Penance – Alpha and Omega – Review

Penance

Alpha and Omega (Martyr)
by Martin Popoff

I never would’ve thought it possible, but Penance have stared down a hundred bands that’ve crafted doom since the band’s ascendance with ’94’s pioneering Parallel Corners opus, and created a record that is defiantly, incredibly top-flight Sabbatherian metal that oddly bears little similarity to its many competitors. Recording only sporadically, and remaining more low-key than underground, Penance have made their isolation work for them, finding ancient riffs made of stone, bone and howling wind, recording these fragments with a production heft that truly strikes at the core of what made Trouble such an important band.
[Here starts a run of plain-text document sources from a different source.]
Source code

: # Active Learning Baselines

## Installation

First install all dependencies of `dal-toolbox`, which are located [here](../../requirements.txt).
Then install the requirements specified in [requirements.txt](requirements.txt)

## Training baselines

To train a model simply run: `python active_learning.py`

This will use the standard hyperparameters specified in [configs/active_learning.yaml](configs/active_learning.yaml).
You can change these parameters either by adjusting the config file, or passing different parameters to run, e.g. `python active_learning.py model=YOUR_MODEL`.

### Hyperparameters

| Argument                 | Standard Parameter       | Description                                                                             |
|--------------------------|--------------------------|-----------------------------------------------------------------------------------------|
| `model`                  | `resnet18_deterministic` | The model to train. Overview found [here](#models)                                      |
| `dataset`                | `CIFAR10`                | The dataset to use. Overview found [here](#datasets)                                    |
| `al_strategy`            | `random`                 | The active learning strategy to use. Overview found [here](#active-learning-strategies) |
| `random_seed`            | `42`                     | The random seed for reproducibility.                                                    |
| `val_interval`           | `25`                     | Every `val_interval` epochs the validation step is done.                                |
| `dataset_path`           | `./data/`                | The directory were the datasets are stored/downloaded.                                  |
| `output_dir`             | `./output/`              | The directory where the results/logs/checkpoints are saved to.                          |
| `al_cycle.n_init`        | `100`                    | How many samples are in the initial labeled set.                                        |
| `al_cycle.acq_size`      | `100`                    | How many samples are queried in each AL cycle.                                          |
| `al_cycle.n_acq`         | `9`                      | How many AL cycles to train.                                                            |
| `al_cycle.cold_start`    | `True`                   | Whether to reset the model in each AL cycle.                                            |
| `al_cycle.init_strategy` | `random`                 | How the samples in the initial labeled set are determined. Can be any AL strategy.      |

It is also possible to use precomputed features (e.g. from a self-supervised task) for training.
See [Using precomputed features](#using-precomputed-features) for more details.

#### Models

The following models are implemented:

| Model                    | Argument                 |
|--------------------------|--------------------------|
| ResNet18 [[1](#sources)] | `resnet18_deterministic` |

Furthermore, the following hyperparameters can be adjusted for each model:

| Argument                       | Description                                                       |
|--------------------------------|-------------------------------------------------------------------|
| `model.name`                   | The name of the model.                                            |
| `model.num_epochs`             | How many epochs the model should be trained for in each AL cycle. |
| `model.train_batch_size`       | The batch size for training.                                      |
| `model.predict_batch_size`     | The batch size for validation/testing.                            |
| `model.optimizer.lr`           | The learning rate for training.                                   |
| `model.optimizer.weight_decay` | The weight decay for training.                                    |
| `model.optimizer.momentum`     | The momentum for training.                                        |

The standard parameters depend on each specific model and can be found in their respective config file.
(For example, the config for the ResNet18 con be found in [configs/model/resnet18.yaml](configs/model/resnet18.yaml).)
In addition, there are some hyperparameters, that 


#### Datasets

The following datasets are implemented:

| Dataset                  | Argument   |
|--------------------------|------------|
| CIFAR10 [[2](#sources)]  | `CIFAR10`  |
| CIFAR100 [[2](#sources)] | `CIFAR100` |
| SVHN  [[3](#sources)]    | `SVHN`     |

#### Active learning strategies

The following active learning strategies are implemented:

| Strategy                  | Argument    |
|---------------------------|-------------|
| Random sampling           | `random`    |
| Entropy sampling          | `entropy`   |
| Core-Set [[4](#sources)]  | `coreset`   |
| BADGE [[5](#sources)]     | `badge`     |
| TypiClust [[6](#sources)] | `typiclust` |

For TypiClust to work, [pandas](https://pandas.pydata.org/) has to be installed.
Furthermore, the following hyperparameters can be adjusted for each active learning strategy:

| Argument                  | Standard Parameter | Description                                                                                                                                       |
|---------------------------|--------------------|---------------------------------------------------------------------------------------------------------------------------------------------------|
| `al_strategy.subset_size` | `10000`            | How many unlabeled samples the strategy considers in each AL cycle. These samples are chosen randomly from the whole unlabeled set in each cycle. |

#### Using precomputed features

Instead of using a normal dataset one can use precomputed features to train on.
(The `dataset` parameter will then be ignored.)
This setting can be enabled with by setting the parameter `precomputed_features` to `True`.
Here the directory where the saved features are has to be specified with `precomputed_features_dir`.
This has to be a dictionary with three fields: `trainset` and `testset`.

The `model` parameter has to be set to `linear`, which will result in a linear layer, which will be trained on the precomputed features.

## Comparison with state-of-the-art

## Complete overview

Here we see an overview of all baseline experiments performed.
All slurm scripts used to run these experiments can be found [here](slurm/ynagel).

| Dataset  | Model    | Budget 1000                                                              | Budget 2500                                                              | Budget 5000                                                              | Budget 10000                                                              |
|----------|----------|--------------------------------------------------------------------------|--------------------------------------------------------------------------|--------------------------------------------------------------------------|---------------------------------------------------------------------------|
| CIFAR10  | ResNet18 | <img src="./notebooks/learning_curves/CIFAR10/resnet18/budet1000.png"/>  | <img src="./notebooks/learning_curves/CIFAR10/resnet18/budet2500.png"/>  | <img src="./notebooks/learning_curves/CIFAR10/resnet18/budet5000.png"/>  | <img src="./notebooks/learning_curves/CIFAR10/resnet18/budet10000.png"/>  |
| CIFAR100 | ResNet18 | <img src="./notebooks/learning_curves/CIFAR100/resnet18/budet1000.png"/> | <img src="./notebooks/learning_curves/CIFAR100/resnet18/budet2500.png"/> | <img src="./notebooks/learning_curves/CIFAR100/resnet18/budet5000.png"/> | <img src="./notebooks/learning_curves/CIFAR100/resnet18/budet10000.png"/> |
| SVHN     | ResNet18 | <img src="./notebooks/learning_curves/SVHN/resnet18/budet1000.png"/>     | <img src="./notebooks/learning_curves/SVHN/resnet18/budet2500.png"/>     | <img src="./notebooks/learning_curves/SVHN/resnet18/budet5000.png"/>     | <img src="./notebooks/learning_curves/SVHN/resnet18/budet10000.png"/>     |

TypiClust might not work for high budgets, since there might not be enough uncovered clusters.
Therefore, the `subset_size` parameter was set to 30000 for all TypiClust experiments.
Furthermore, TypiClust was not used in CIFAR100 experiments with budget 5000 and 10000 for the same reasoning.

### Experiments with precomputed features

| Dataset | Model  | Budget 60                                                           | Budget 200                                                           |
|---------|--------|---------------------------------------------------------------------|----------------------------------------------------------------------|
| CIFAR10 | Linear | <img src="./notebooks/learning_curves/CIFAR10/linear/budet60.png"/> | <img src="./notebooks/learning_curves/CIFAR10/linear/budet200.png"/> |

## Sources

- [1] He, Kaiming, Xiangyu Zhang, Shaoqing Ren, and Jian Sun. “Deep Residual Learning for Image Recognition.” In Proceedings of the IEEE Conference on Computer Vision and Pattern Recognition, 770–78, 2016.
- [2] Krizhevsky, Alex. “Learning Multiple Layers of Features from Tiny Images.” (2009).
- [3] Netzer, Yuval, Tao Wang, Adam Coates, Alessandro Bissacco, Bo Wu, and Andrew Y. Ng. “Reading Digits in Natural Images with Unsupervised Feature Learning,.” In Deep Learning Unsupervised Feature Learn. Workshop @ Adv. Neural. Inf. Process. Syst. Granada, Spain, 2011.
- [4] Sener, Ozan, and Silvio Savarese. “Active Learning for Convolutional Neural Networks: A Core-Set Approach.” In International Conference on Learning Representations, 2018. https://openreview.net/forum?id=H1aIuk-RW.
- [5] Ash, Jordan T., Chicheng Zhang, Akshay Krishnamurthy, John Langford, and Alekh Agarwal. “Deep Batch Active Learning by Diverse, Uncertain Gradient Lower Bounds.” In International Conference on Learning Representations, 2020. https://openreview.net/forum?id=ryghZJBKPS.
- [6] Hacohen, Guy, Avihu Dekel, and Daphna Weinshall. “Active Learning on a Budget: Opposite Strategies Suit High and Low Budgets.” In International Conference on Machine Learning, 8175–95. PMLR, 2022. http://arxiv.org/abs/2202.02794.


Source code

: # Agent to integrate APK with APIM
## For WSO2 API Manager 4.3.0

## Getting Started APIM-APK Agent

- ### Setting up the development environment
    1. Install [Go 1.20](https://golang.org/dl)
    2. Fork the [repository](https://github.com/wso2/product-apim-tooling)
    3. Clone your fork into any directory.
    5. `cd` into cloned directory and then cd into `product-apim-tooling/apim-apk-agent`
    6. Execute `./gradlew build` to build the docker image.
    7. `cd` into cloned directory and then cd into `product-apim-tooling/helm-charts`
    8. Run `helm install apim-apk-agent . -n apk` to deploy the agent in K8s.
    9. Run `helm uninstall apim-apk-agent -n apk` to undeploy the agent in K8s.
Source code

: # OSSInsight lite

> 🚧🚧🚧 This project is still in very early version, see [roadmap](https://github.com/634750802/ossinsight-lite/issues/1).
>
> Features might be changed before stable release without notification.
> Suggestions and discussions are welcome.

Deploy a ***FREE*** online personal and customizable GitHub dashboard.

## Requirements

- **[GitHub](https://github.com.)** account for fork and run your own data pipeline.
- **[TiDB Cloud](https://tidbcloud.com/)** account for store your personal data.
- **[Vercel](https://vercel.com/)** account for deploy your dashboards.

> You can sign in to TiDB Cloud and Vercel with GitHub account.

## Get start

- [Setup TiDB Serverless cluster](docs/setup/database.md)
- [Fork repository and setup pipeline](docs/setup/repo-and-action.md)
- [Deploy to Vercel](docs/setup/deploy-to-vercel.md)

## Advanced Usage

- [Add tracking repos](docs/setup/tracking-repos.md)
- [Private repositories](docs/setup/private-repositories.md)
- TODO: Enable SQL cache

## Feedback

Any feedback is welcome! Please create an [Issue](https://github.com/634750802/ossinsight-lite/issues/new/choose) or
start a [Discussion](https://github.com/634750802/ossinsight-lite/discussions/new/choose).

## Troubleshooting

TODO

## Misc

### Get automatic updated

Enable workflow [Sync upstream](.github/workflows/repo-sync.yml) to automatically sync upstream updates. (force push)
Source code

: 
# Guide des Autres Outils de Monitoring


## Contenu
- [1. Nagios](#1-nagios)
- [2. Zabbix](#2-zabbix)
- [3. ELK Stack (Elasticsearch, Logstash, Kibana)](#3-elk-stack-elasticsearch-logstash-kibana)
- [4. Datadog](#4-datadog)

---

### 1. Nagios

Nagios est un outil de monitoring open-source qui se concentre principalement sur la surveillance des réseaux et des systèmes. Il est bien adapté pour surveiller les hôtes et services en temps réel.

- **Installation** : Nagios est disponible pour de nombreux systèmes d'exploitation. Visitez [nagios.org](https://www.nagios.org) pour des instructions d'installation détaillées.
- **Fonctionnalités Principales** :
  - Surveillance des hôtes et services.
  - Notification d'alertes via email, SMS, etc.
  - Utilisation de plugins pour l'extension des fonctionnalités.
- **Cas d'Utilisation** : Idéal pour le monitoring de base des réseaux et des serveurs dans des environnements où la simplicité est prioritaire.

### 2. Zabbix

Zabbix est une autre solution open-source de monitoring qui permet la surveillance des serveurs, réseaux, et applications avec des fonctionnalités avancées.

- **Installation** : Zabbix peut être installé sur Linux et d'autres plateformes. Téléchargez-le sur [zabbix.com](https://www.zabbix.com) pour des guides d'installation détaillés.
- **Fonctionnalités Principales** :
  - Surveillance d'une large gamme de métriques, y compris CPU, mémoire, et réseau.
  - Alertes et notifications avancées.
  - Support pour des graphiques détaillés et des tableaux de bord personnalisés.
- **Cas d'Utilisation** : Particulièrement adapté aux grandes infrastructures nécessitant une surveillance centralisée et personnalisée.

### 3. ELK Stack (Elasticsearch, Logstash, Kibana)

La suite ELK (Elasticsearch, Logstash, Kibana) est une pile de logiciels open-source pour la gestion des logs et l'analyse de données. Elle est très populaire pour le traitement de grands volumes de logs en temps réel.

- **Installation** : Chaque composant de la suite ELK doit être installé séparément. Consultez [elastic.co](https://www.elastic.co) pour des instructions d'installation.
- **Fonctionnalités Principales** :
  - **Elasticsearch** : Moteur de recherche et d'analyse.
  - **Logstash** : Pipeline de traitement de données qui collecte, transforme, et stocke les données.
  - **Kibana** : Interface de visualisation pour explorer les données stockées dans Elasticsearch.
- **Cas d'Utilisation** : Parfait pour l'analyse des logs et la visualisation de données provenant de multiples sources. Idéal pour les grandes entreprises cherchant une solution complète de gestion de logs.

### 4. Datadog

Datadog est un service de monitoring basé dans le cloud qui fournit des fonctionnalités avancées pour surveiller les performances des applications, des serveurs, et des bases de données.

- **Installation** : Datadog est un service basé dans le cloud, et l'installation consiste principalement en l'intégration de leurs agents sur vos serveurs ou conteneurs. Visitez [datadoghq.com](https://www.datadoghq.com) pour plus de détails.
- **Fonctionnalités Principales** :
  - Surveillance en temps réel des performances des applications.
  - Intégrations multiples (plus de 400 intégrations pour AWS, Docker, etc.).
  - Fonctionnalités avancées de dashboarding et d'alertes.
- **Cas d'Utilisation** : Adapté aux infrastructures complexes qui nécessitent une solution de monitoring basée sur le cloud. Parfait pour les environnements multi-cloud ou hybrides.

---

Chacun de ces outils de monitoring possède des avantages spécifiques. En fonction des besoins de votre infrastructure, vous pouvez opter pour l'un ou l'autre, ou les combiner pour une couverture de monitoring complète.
Alpha & Omega, however, combines two batches of music with different pedigrees. The back half is a little spacier and sonically drier (although not much; you probably wouldn’t notice had it not been documented), comprising four songs from the self-released Turn For the Worse mini, two tracks of which (“Love Dies” and “Misery Song”) stand up heartily to the scary quality levels of the front five. And man, what a collection. Opener “Wizards Of Mind” just packs a sorrowful and harmonizing punch, Butch Balich turning in a shuddering doom vocal that digs graves at midnight. Into “New Machine,” and Penance gives a clinic on how to make slow interesting (clue: Make the guitars howl). Dig deeper in and a variety of stomping black rock styles shove and grunt for position, all adding to a heartening variety and sequence that punches the peaks and has you bad trippin’ through the valleys. All told, reassuring and wise doom metal that sounds like it’s created by 55-year-old contemporaries of the masters.